Ted Sarandos and the Netflix corporation crank out more content than a GRWM daily YouTuber. Like most things in life—and most platforms that deal in that kind of volume—their output is very hit or miss. But when my wife fired up The Hunting Wives, I dipped in with no context and was instantly hooked. The show, based on the 2021 novel by May Cobb, revolves around Sophie O’Neil (Brittany Snow), who uproots her life to move with her husband (Evan Jonigkeit) from Cambridge, Massachusetts to deep-red Texas. Once she lands in fictional Maple Brook, she’s soon pulled into a social circle of cowboy hat-wearing NRA-card carriers who love to go to church but also love to party. The leader of this crew is Margo Banks, played by former Bruce Weber model Malin Åkerman; the rest of the roster includes a ginger who’s married to the local police chief, the pastor’s wife, and other assorted ladies who lunch with nine millimeters in their Chanel bags.

The storyline is insane and involves the murder of a teenager.
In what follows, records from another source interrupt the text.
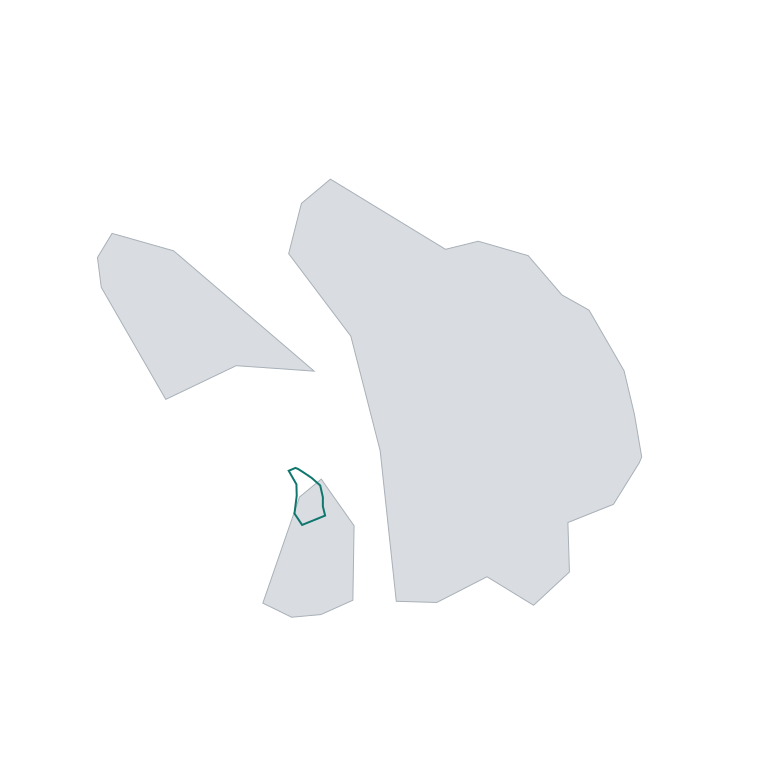 Hong Kong S.A.R., with Central and Western highlighted, rotated 60°
{"feature_id": "HKG-5153", "entity_name": "Central and Western", "entity_type": "state/province", "adm_level": 1, "iso_a3": "HKG", "parent_name": "Hong Kong S.A.R.", "parent_adm1": "", "projection": "orthographic", "projection_center": [114.135, 22.273], "detail": "fine", "context": "in_parent", "style": "outline", "palette": "teal", "viewbox_px": 768, "rotation_deg": 60, "n_neighbors": 0, "source": "natural_earth", "source_scale": "10m", "svg_char_len": 865}
<svg xmlns="http://www.w3.org/2000/svg" viewBox="0 0 768 768"><g transform="rotate(60 384 384)"><path d="M307.5,231.0L310.5,228.1L344.9,195.0L395.8,185.4L422.6,169.5L492.6,169.5L535.5,182.3L576.0,197.3L579.8,202.2L602.9,245.4L595.9,294.0L639.5,317.4L650.4,365.1L602.4,391.2L599.6,447.5L578.3,482.0L439.9,420.7L326.0,388.8L223.5,401.4L186.3,365.2L179.8,328.0L298.1,263.4L307.5,231.0ZM288.2,580.7L158.9,580.5L131.2,568.9L117.6,544.2L163.5,499.6L337.9,438.1L294.2,502.9L288.2,580.7ZM539.8,580.6L513.2,598.5L439.6,513.6L435.0,485.9L491.8,480.8L555.7,519.1L552.1,553.9L539.8,580.6Z" fill="#d9dde1" stroke="#a8b0b8" stroke-width="1"/><path d="M411.5,509.9L412.4,502.6L414.8,500.8L420.0,498.1L429.2,493.6L440.0,490.0L451.6,493.6L459.3,498.1L468.5,500.8L465.1,525.4L451.4,526.3L437.2,515.5L427.1,510.0L411.5,509.9Z" fill="none" stroke="#0f766e" stroke-width="2"/></g></svg>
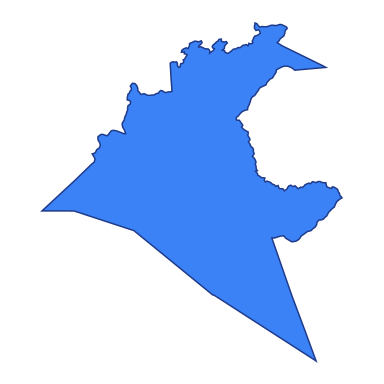 outline of Fortaleza dos Nogueiras, Maranhão, Brazil
{"feature_id": "56859067B30918863230331", "entity_name": "Fortaleza dos Nogueiras", "entity_type": "district", "adm_level": 2, "iso_a3": "BRA", "parent_name": "Brazil", "parent_adm1": "Maranhão", "projection": "albers", "projection_center": [-46.038, -6.962], "detail": "fine", "context": "isolated", "style": "filled", "palette": "blue", "viewbox_px": 384, "rotation_deg": 0, "n_neighbors": 0, "source": "geoboundaries", "source_scale": "gbopen_adm2", "svg_char_len": 4466}
<svg xmlns="http://www.w3.org/2000/svg" viewBox="0 0 384 384"><path d="M316.1,361.0L307.2,336.8L305.6,332.4L304.3,328.9L291.7,295.2L271.8,237.9L274.2,238.0L275.8,237.6L280.3,236.1L283.6,235.8L285.5,237.9L286.9,239.0L288.4,239.8L291.6,241.7L293.3,241.7L296.6,240.9L298.9,239.4L300.1,237.9L301.0,236.2L304.4,233.8L307.3,231.6L310.0,230.9L311.4,230.4L312.7,228.7L314.7,227.6L315.8,226.2L316.7,224.6L316.8,222.7L317.8,221.3L319.2,220.0L321.4,219.9L323.4,219.1L325.4,216.9L326.7,216.0L328.6,212.3L331.2,209.7L332.5,208.4L334.3,207.1L335.6,203.8L336.8,201.7L338.4,200.3L339.9,199.1L342.0,197.9L341.2,196.6L340.0,195.7L339.4,193.1L338.2,191.6L337.7,189.5L336.0,188.3L334.3,187.2L332.3,186.8L331.6,188.5L329.9,188.0L328.1,187.4L326.7,186.6L325.8,182.7L323.5,182.7L322.0,182.5L320.0,181.5L317.7,181.6L316.5,182.6L314.5,182.2L312.4,181.7L310.5,183.7L308.9,183.1L306.8,183.9L304.9,184.9L304.0,186.2L302.2,187.5L300.8,187.1L298.1,188.7L295.1,185.8L292.6,186.6L290.9,185.2L289.0,185.8L288.0,187.0L286.8,189.2L284.3,190.8L282.9,188.8L279.4,188.6L278.6,187.0L278.1,185.5L275.5,186.3L274.6,185.0L272.2,184.0L270.5,182.4L268.8,181.8L267.0,181.1L265.4,181.9L264.2,180.4L264.9,178.0L261.2,177.5L259.7,176.2L257.9,175.4L257.6,173.8L255.5,171.2L257.4,170.7L256.3,169.0L256.0,166.1L255.3,164.1L256.0,162.2L255.4,160.2L254.2,158.1L252.4,156.3L253.4,155.0L254.2,153.7L253.4,151.8L253.4,149.3L252.5,147.6L251.2,146.9L249.9,144.0L248.4,141.8L249.9,140.0L249.7,138.4L248.5,136.7L247.8,135.3L248.2,133.8L248.1,131.9L246.6,131.1L244.0,129.7L242.7,128.3L241.5,127.1L242.8,125.4L241.8,123.7L240.6,122.2L239.4,120.3L236.7,120.2L236.1,118.5L236.7,117.1L238.4,116.0L239.2,114.7L241.5,112.2L243.0,111.2L245.6,110.1L247.5,109.8L248.0,106.8L249.3,104.5L250.1,102.0L250.9,99.4L251.9,97.4L253.2,96.3L254.6,95.6L256.4,93.0L258.4,90.3L259.2,88.5L260.8,87.3L266.0,84.9L266.9,82.5L270.2,79.0L272.3,78.1L273.4,76.6L274.1,75.1L275.1,73.8L276.1,72.1L276.5,69.8L281.1,67.3L282.6,66.7L284.6,66.1L287.6,66.2L290.0,67.0L292.3,68.1L294.7,70.2L325.8,67.4L323.5,66.1L306.0,57.5L282.3,45.9L277.2,42.6L279.2,40.7L280.2,38.7L281.7,37.6L283.8,36.0L284.8,33.3L285.1,30.8L286.1,29.7L287.2,28.4L286.6,27.1L285.0,26.2L283.3,25.5L282.0,24.7L280.0,24.4L278.4,24.9L276.7,25.5L274.8,25.5L272.9,25.2L271.0,25.3L269.3,25.9L267.5,26.6L265.6,26.7L264.2,26.8L262.1,26.5L260.1,27.1L258.4,25.8L256.9,23.7L255.0,23.0L254.8,24.9L254.4,26.6L254.5,28.4L256.0,30.5L258.4,29.8L259.5,30.8L260.3,33.1L258.8,34.4L257.6,35.3L255.2,35.9L253.8,37.4L253.2,39.4L252.2,41.1L252.9,42.9L250.9,43.9L248.9,43.3L248.0,45.8L246.3,44.6L244.6,45.0L242.9,45.3L241.3,46.8L239.9,47.7L238.4,47.5L235.5,48.9L233.5,49.1L232.1,50.3L230.2,51.9L228.0,53.4L225.1,52.4L224.6,50.7L222.3,50.2L224.4,48.4L224.5,46.4L225.7,44.6L227.3,43.0L226.4,41.6L224.0,42.0L221.4,41.4L221.3,39.1L219.1,39.3L218.1,40.9L216.3,42.1L214.8,43.6L212.9,45.2L212.2,46.8L212.9,48.1L214.4,48.6L213.5,50.3L211.4,51.8L209.7,53.1L209.9,51.6L209.4,50.1L208.1,48.9L205.2,48.9L203.2,47.8L200.9,46.8L198.7,47.1L199.0,45.6L200.6,44.6L202.1,42.6L201.2,40.8L198.6,41.9L196.6,41.3L194.4,41.2L192.4,42.3L189.5,43.5L189.6,45.4L188.0,48.6L186.2,47.8L183.8,48.8L181.8,50.3L181.4,52.3L184.4,51.9L184.3,53.8L185.9,54.1L187.2,54.9L186.3,56.2L185.4,57.6L184.6,59.3L183.2,59.8L183.8,61.9L182.6,63.5L180.8,63.6L180.3,65.1L180.2,66.9L178.5,67.3L177.4,65.3L177.4,63.2L176.6,61.9L174.9,62.1L173.1,61.8L171.5,62.2L170.2,63.3L171.2,81.1L171.4,82.6L172.0,91.4L170.2,91.8L168.3,91.9L166.1,92.5L164.3,92.3L162.7,90.9L160.9,90.5L159.2,91.7L158.7,93.1L156.3,93.6L154.1,94.9L151.6,95.1L149.3,95.4L147.2,95.2L145.8,94.4L144.0,93.6L142.6,94.1L140.9,94.4L139.9,93.0L138.9,91.8L137.8,90.7L137.8,88.5L136.9,85.8L135.1,83.7L132.6,83.2L131.4,84.5L130.3,86.2L131.2,87.6L131.4,89.7L129.8,91.5L129.2,93.3L127.9,94.3L127.7,95.8L127.2,98.1L127.3,100.0L129.5,100.4L130.7,102.1L130.1,104.2L128.1,105.6L127.6,107.6L127.6,110.1L126.6,112.4L126.3,114.2L125.5,115.5L124.7,117.5L124.3,120.0L123.1,121.7L122.2,123.4L122.3,125.4L122.7,127.2L123.7,128.9L124.6,130.4L125.1,132.0L125.7,133.5L124.0,133.7L117.2,131.1L115.1,130.6L113.4,130.3L111.4,130.7L109.6,132.8L108.8,134.1L107.1,135.8L104.6,135.0L102.2,134.3L100.6,134.6L97.9,136.8L98.0,139.8L99.9,143.3L100.3,145.4L99.4,147.8L96.7,149.7L95.4,152.6L93.8,153.4L92.2,153.9L93.9,156.6L95.0,159.0L94.3,162.0L91.8,164.0L74.9,180.4L72.4,182.7L42.0,210.9L65.0,210.9L74.1,211.0L133.9,230.6L212.5,294.8L214.4,295.4L266.5,329.0L292.4,345.7L316.1,361.0Z" fill="#3b82f6" stroke="#1e3a8a" stroke-width="1.5"/></svg>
But the amount of lesbian sex between these women is staggering. Seemingly, everyone is fucking someone they are not married to. The police chief gets pegged. Banks has an ongoing affair with a hot high school senior basketball star. The wives take Xanax and do coke at a sprawling lake house. They go boar hunting. They spew right-wing ideology. It’s salacious, sleazy, stupid, and the perfect entertainment for high summer. Yes, it’s corny, but sometimes the most entertaining things are. If you are looking to shut down your brain, this is the show for you.
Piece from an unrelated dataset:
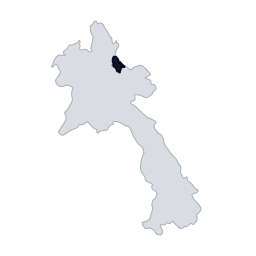 Phonthong, Louangphrabang, Laos (highlighted), rotated 9°
{"feature_id": "54806243B14812805317737", "entity_name": "Phonthong", "entity_type": "district", "adm_level": 2, "iso_a3": "LAO", "parent_name": "Laos", "parent_adm1": "Louangphrabang", "projection": "albers", "projection_center": [103.126, 20.819], "detail": "fine", "context": "in_parent", "style": "filled", "palette": "ink", "viewbox_px": 256, "rotation_deg": 9, "n_neighbors": 0, "source": "geoboundaries", "source_scale": "gbopen_adm2", "svg_char_len": 6044}
<svg xmlns="http://www.w3.org/2000/svg" viewBox="0 0 256 256"><g transform="rotate(9 128 128)"><path d="M87.8,30.2L89.0,32.5L94.7,38.5L95.6,40.2L97.7,41.4L99.4,46.8L100.2,47.2L101.1,46.8L101.8,46.0L102.4,44.0L102.8,43.7L103.4,45.5L105.0,46.0L105.7,46.7L105.9,48.0L105.7,49.3L104.4,52.4L103.6,56.5L109.1,65.3L111.5,66.5L117.0,68.0L120.8,69.9L122.6,69.4L124.2,67.2L126.2,66.0L130.0,64.1L131.1,64.0L133.1,64.7L136.5,66.9L141.7,71.0L141.6,72.1L140.6,73.1L137.9,74.8L137.0,75.8L137.6,76.2L139.9,76.5L142.6,77.4L143.4,78.4L143.9,80.9L144.4,81.3L146.9,81.0L147.7,81.4L148.6,82.1L149.5,84.2L149.5,85.7L147.0,88.4L146.7,90.0L145.5,91.9L142.0,95.2L141.1,95.4L134.8,93.7L129.7,93.9L129.3,94.6L130.1,96.5L130.4,98.5L129.6,99.9L126.7,101.8L126.6,102.7L127.2,103.5L131.5,105.2L145.1,114.4L151.3,116.1L154.0,117.2L154.7,117.8L154.7,118.6L154.0,119.7L153.5,121.5L153.4,122.6L154.1,123.6L155.2,125.2L159.1,128.6L161.9,129.4L164.8,133.4L165.8,136.9L167.3,139.2L174.5,146.6L180.5,151.2L184.1,156.1L185.9,157.2L186.4,159.1L187.0,164.4L189.1,167.0L189.6,168.0L190.5,168.8L191.5,168.9L193.5,167.1L194.0,167.4L195.0,170.2L195.9,171.2L199.1,172.8L202.5,176.1L204.3,177.3L206.6,178.2L207.0,179.2L206.6,180.3L205.9,181.0L202.0,183.1L201.5,184.0L204.2,188.2L210.9,193.4L213.0,196.5L212.6,198.0L210.9,201.2L209.5,202.1L209.2,203.1L210.3,205.6L210.3,209.5L209.1,210.4L208.0,212.9L207.2,213.1L205.1,212.3L201.0,216.5L199.2,216.3L197.2,218.7L194.5,219.0L192.5,217.4L188.5,214.7L187.0,213.0L185.8,214.5L183.7,216.0L180.7,215.5L180.0,217.6L179.4,218.0L175.8,218.4L175.1,218.7L175.7,220.6L177.9,223.8L178.6,225.6L177.3,228.6L173.6,228.6L171.9,227.4L169.7,224.9L164.9,223.3L161.7,224.5L160.8,224.4L158.3,222.3L157.4,221.0L156.8,219.0L160.5,217.3L162.3,215.9L163.5,214.6L164.0,213.1L164.5,207.2L165.0,205.1L164.6,202.5L163.6,200.5L163.6,197.5L164.1,195.1L165.4,193.8L166.4,192.0L166.9,188.1L166.4,187.1L165.1,186.1L162.8,185.2L161.3,184.1L160.7,182.7L160.7,181.5L161.4,180.4L159.7,179.2L155.5,178.0L153.2,176.4L152.7,174.6L151.0,172.2L148.0,169.3L146.4,165.1L146.2,159.5L146.5,155.0L147.7,149.7L145.9,145.9L144.0,143.9L141.4,142.5L138.9,140.4L136.5,137.7L133.6,133.6L130.3,128.3L128.0,125.9L126.9,126.4L124.5,126.0L120.9,124.4L117.7,123.6L115.0,123.5L113.2,123.8L112.4,124.6L112.3,125.5L113.0,126.3L112.7,126.9L111.2,127.3L110.1,128.2L108.8,130.2L107.9,132.8L106.6,133.8L104.5,134.0L102.4,134.7L100.4,136.0L99.5,136.9L99.6,137.6L99.1,137.7L98.2,137.3L97.7,136.5L97.7,135.1L96.7,134.2L94.6,133.8L92.2,132.3L87.7,128.6L86.6,128.4L85.1,129.4L83.2,131.4L81.5,132.2L80.3,131.8L79.3,132.5L78.6,134.4L77.3,135.9L71.1,139.9L65.5,145.0L64.1,145.4L60.8,143.9L59.7,142.9L64.4,132.4L65.2,129.8L65.1,126.4L63.2,123.6L63.1,122.7L63.4,121.9L65.8,118.6L68.6,110.2L68.5,107.6L67.3,104.7L66.7,101.9L67.3,98.2L67.1,96.7L65.8,96.0L61.6,95.2L59.2,95.8L58.1,96.8L56.7,97.4L54.0,97.7L51.6,96.4L49.5,94.2L49.1,91.6L51.8,86.0L52.4,83.8L52.4,82.8L51.9,81.7L51.3,81.5L50.0,80.2L48.8,77.8L47.6,76.7L46.4,76.9L45.3,77.8L43.6,79.9L43.0,79.6L44.7,71.9L46.2,68.6L47.9,67.1L49.7,66.4L51.6,66.7L53.2,66.4L54.5,65.7L54.4,65.2L52.9,65.0L52.3,64.2L52.6,62.5L53.3,61.4L54.3,60.9L55.4,59.3L56.4,56.5L57.6,55.0L59.0,55.0L61.3,53.8L64.7,51.4L66.0,49.1L67.3,50.2L66.8,52.9L67.5,53.5L67.8,54.5L67.6,56.0L67.8,57.3L68.3,57.9L69.1,58.2L72.6,57.1L74.8,57.1L78.4,59.1L80.5,57.6L80.5,57.1L78.8,55.2L79.4,48.4L79.2,43.2L76.3,39.3L75.7,37.7L75.4,35.2L74.7,33.1L76.8,31.3L77.9,28.2L79.4,27.4L79.8,27.5L81.6,29.9L83.9,28.8L85.6,28.8L87.0,29.4L87.8,30.2Z" fill="#d9dde1" stroke="#a8b0b8" stroke-width="1"/><path d="M101.9,62.9L102.0,63.2L102.1,63.6L102.3,63.8L102.3,64.0L102.2,64.4L102.2,64.6L102.4,65.0L102.6,65.6L102.6,65.8L102.6,66.0L102.9,66.1L103.1,66.1L103.3,66.1L103.7,66.5L103.8,66.8L103.8,67.2L103.7,67.5L103.4,67.9L103.3,68.0L103.5,68.0L103.8,68.0L103.7,68.1L103.9,68.2L103.9,68.3L103.9,68.5L104.0,68.4L104.0,68.5L104.0,68.8L104.0,69.0L104.0,69.3L104.1,69.5L104.3,69.9L104.5,69.9L104.9,69.8L105.1,69.8L105.4,69.9L105.8,70.0L106.1,70.5L106.2,70.8L106.3,70.9L106.5,70.9L106.6,71.1L106.8,71.3L107.0,71.6L107.2,71.8L107.6,72.3L107.7,72.5L107.7,72.8L107.7,73.0L107.8,73.1L107.9,73.3L108.1,73.5L108.4,73.8L108.5,73.9L108.7,74.0L109.1,74.0L109.3,74.0L109.5,74.1L109.8,74.0L110.0,73.9L110.4,73.8L110.5,74.0L110.6,74.3L110.8,74.7L111.0,74.7L111.3,74.6L111.4,74.4L111.5,74.2L111.5,73.9L111.5,73.7L111.4,73.5L111.4,73.4L111.3,73.2L111.3,72.9L111.3,72.6L111.3,72.4L111.5,72.4L111.5,72.2L111.7,71.9L111.6,71.7L111.7,71.3L111.6,71.2L111.7,70.9L111.5,70.7L111.7,70.3L111.6,70.0L111.6,69.9L111.9,69.7L112.0,69.6L112.2,69.4L112.3,69.4L112.6,69.3L112.7,69.1L113.0,69.1L113.3,68.9L113.5,68.8L113.6,68.6L113.8,68.5L113.9,68.4L114.0,68.3L114.3,68.3L114.6,68.5L114.9,68.5L114.9,68.4L115.1,68.1L115.3,68.0L115.4,67.9L115.6,67.9L115.4,67.8L115.2,67.8L115.2,67.7L115.0,67.4L114.9,67.4L114.7,67.3L114.4,67.3L114.2,67.2L113.9,67.0L113.7,67.0L113.4,67.0L113.3,66.9L113.3,66.7L113.2,66.7L113.0,66.8L112.9,66.8L112.7,66.9L112.6,67.0L112.6,66.9L112.4,66.9L112.3,66.7L112.2,66.7L111.9,66.6L112.0,66.5L111.9,66.5L111.8,66.4L111.8,66.2L112.0,65.8L111.8,65.6L111.7,65.4L111.6,65.2L111.3,65.1L111.2,65.1L110.9,65.1L110.9,64.9L110.7,64.9L110.5,64.7L110.5,64.8L110.4,65.0L110.2,65.0L109.9,65.0L109.9,64.9L109.8,65.0L109.8,64.9L109.8,65.0L109.7,65.0L109.7,64.9L109.5,65.0L109.4,65.2L109.2,65.1L109.3,65.0L109.2,64.9L109.3,64.9L109.2,64.7L109.1,64.4L108.9,64.3L108.7,64.1L108.7,63.9L108.7,63.7L108.6,63.4L108.5,63.2L108.4,63.2L108.3,62.9L108.2,62.8L108.1,62.7L108.0,62.4L107.9,62.2L107.8,61.9L107.7,61.9L107.7,61.7L107.6,61.4L107.4,61.4L107.1,61.2L107.1,61.3L106.9,61.3L106.7,61.3L106.4,61.2L106.2,61.1L106.0,60.9L106.1,60.7L106.1,60.4L106.0,60.2L105.9,60.0L105.8,59.9L105.7,59.9L105.5,59.7L105.4,59.6L105.2,59.6L104.9,59.7L104.7,59.6L104.4,59.4L104.2,59.4L103.9,59.4L103.6,59.4L103.5,59.5L103.4,59.5L103.4,59.4L103.4,59.5L103.0,59.6L102.8,59.6L102.7,59.6L102.5,59.9L102.6,60.0L102.6,60.3L102.5,60.6L102.4,60.7L102.1,61.1L102.2,61.3L102.3,61.5L102.2,61.9L102.1,62.1L102.0,62.3L102.0,62.6L101.9,62.9Z" fill="#0f172a" stroke="#020617" stroke-width="1.5"/></g></svg>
The Hunting Wives also falls into a burgeoning category of entertainment seemingly designed to appeal to—or at least dog-whistle at—the right. Yellowstone and Landman fall into this category as well, but The Hunting Wives is overtly about characters with gun-loving, Christian, anti-abortion politics. Netflix and the other streamers need all the eyeballs they can get—but if there’s any real right-wing messaging in this sexy, silly show, it’s hidden like vegetables in a delicious smoothie. The peanut butter and chocolate protein powder help you forget about the spinach, the same way that sapphic sex scenes help you forget that Jed Banks (played by the still-handsome Dermot Mulroney in a 10-gallon hat) is running for governor with some anti-immigration rhetoric. Netflix has found a way to make a trashy beach read into a perfect TV show that will appeal to all sides; I can only imagine what these messy MAGAs will get up to in the inevitable season two.